The percentage of adult South Africans involved in entrepreneurial activity has dropped by 34% since 2013. This is according to the Global Entrepreneur Monitor (GEM) 2014 report published last month.
The percentage of adults in South Africa involved in a business that are less than three-and-a-half years old (also known as early-stage entreprenerus) fell to 6.97% last year from a 13-year high of 10.6% in 2013.
GEM does an annual assessments of the entrepreneurial activity across a wide range of countries. The 2014 report surveyed over 206 000 individuals and 3 936 national experts on entrepreneurship across 73 economies.
The GEM report shows that the rating of South Africa’s entrepreneurial eco-system – the conditions that enhance (or hinder) new business creation – have slipped. The biggest reasons for the decline are the country’s poor ratings on government programmes, primary education, restricted and inhibiting regulatory environment and restrictive labour laws.
According to Mike Herrington, the executive director of GEM, when compared with the entrepreneurial activity rates of different countries, South Africa should have an increasing rate in the region of 14%, which if achieved would go a long way towards reducing unemployment and alleviating the poverty experienced by much of its population.

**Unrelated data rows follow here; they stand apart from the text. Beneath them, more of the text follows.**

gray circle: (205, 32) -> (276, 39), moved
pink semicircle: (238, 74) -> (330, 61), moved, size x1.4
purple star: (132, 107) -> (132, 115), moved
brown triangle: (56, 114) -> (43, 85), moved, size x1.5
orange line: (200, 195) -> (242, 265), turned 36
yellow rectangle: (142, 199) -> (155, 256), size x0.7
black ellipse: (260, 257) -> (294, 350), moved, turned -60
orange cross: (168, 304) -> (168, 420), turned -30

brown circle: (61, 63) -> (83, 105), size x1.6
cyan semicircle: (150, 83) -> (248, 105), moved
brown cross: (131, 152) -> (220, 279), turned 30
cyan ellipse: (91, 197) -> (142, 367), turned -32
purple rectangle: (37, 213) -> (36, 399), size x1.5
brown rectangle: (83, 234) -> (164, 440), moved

“Further studies showed that education plays a major role in entrepreneurial activity in that the more educated the person, the more likely that person is to start a business and that the business continues to be sustainable,” he said.
He added: “This finding emphasised the need for training in South Africa, particularly amongst the youth where unemployment continues to increase year on year”.

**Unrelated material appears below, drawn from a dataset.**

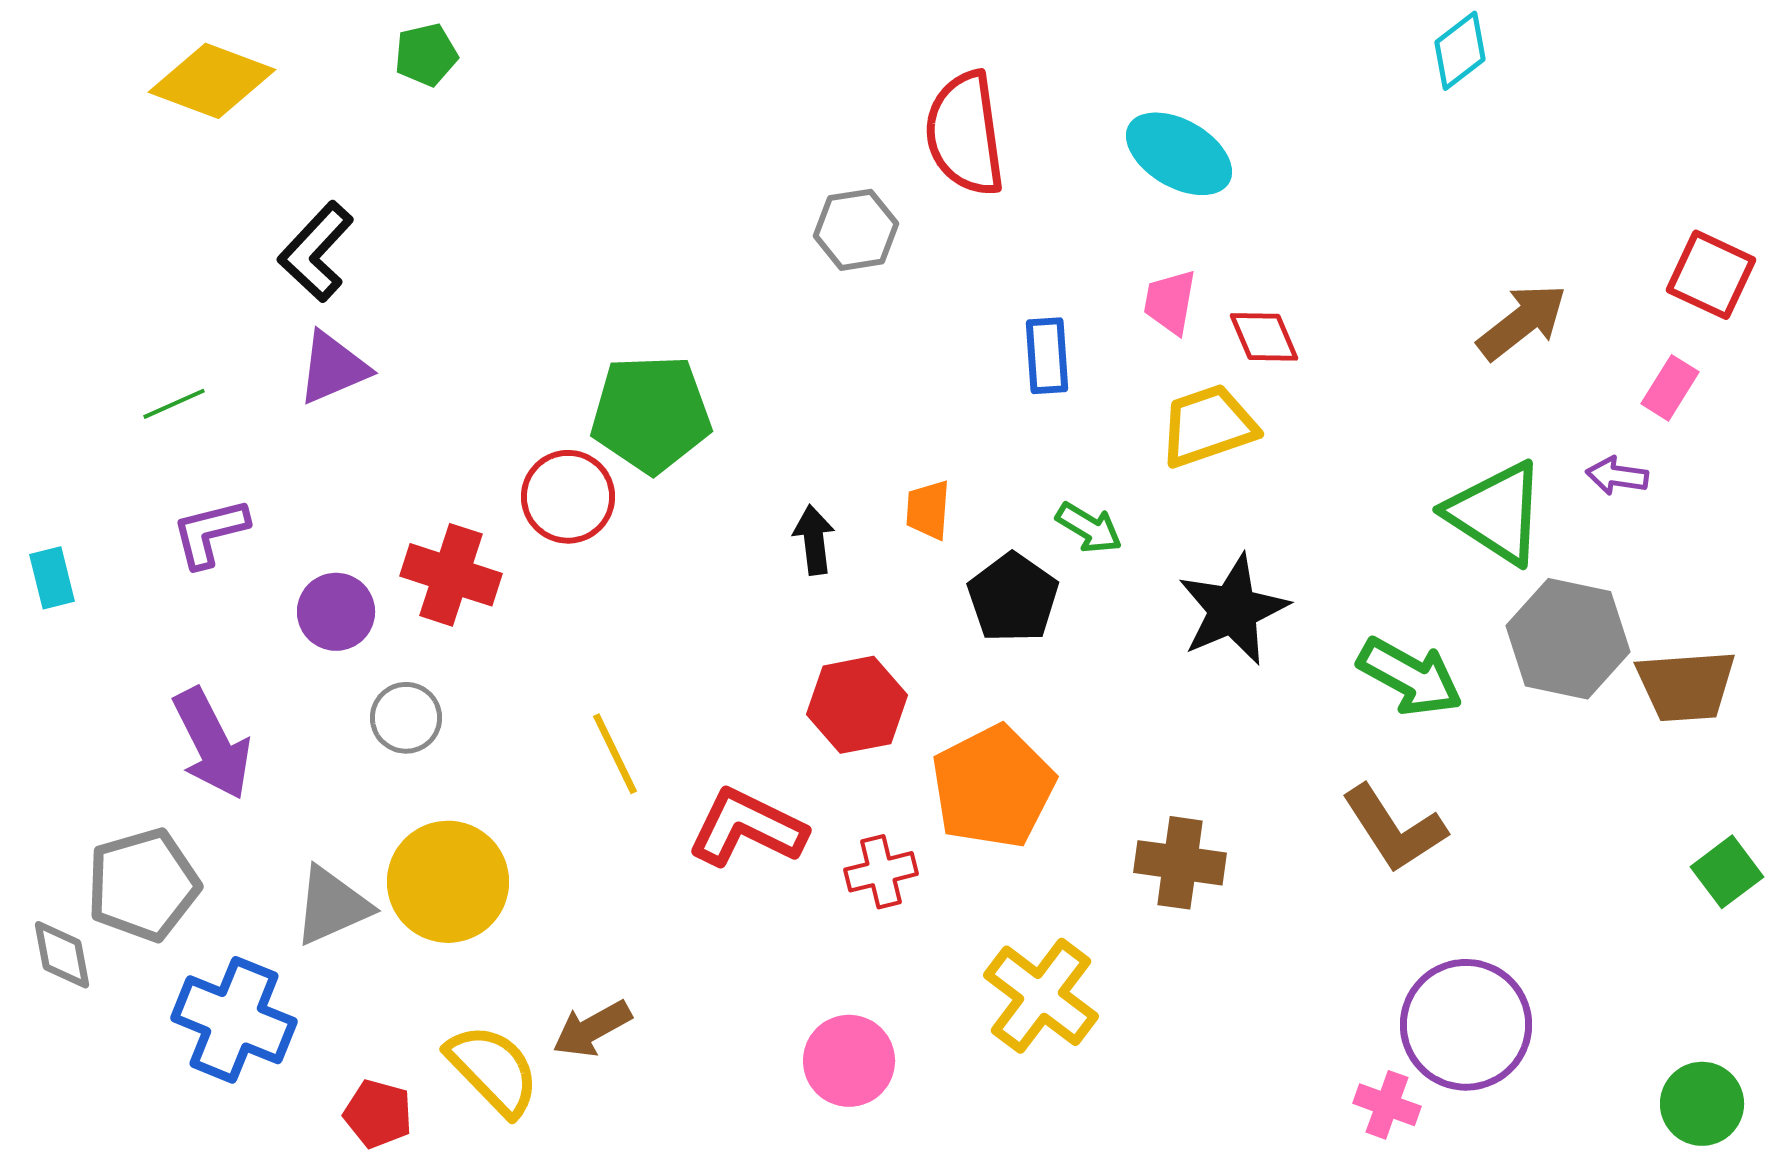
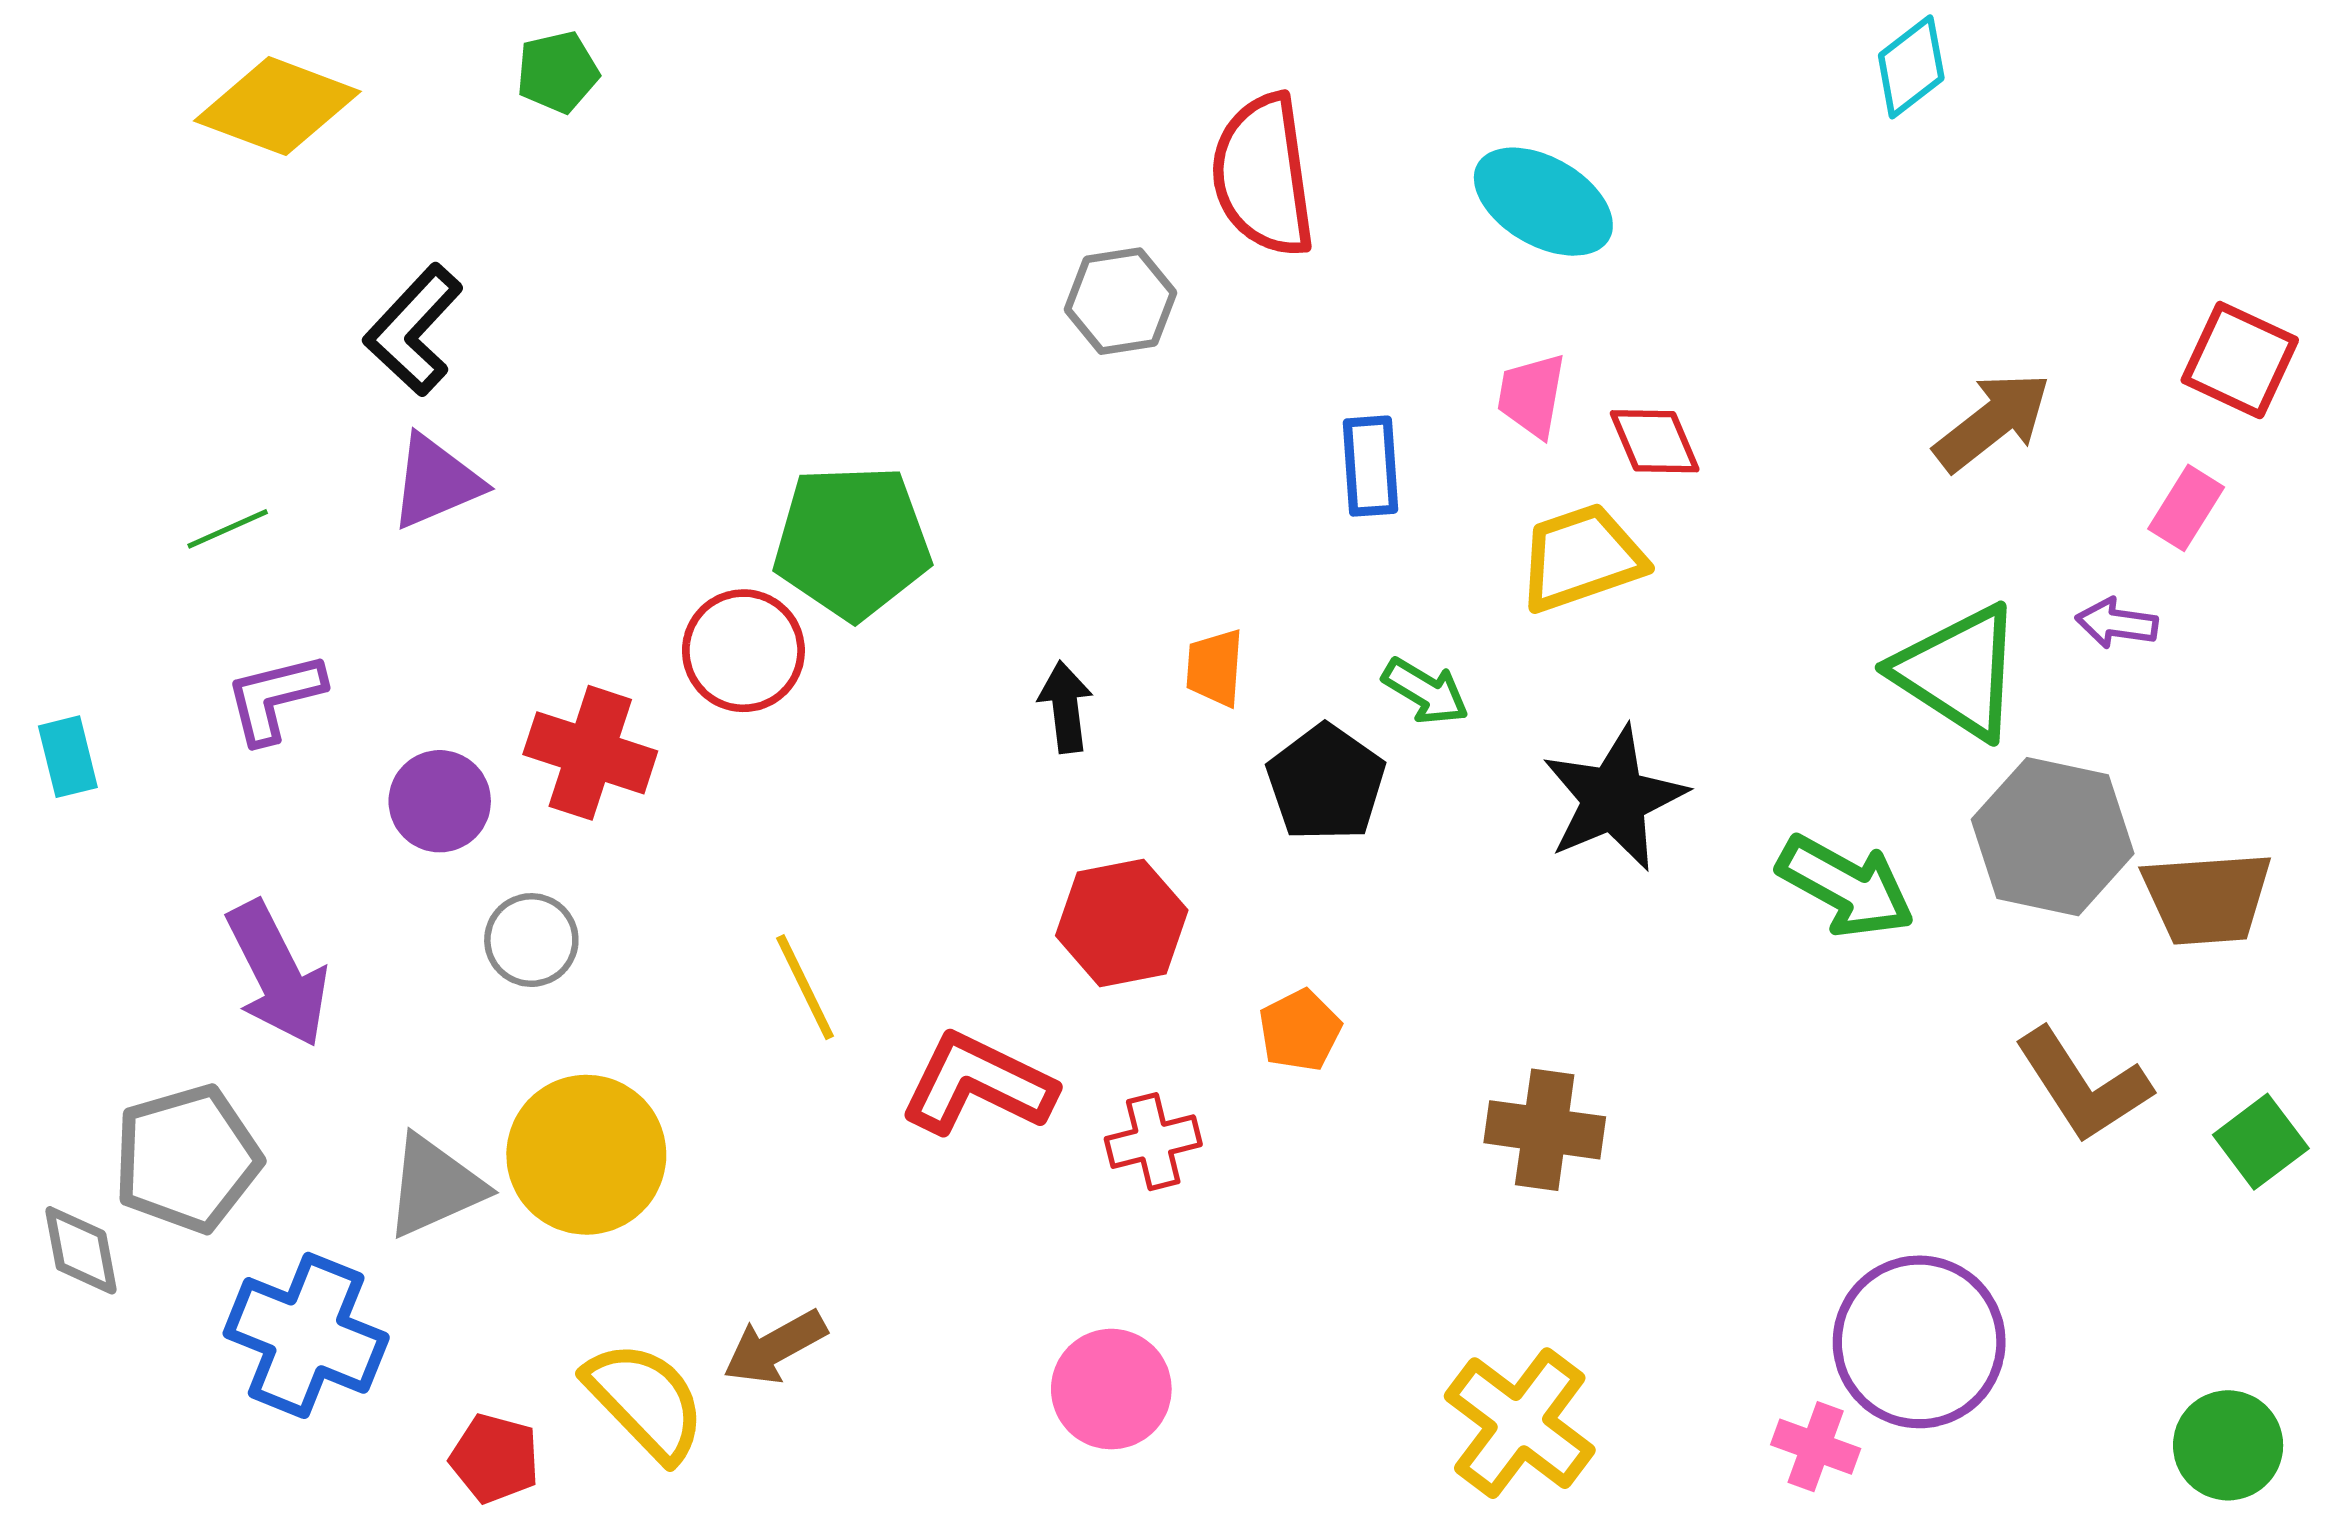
orange pentagon: (993, 787) -> (1300, 1030), size x0.5
brown L-shape: (1394, 829) -> (2083, 1085), moved
yellow cross: (1041, 996) -> (1520, 1423), moved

How SA compares to BRICS countries
South Africa performs below other similar, efficiency driven economies, where the average early-stage entrepreneurial activity rate rate is 14% of adults, while the rate of established businesses is 4.5%.
India also saw a drop in the rate of adults starting new businesses (along with its established business rate), while Russia only slipped slightly.
Of a group of eight emerging economies (Brazil, Chile, Colombia, Malaysia, India, Russia, Georgia and South Africa), South Africa has the highest business failure rate.
Herrington believes there is cause of concern for South Africa.
“What makes South Africa’s case concerning is the low number of adults involved in startup activity and in running established firms.”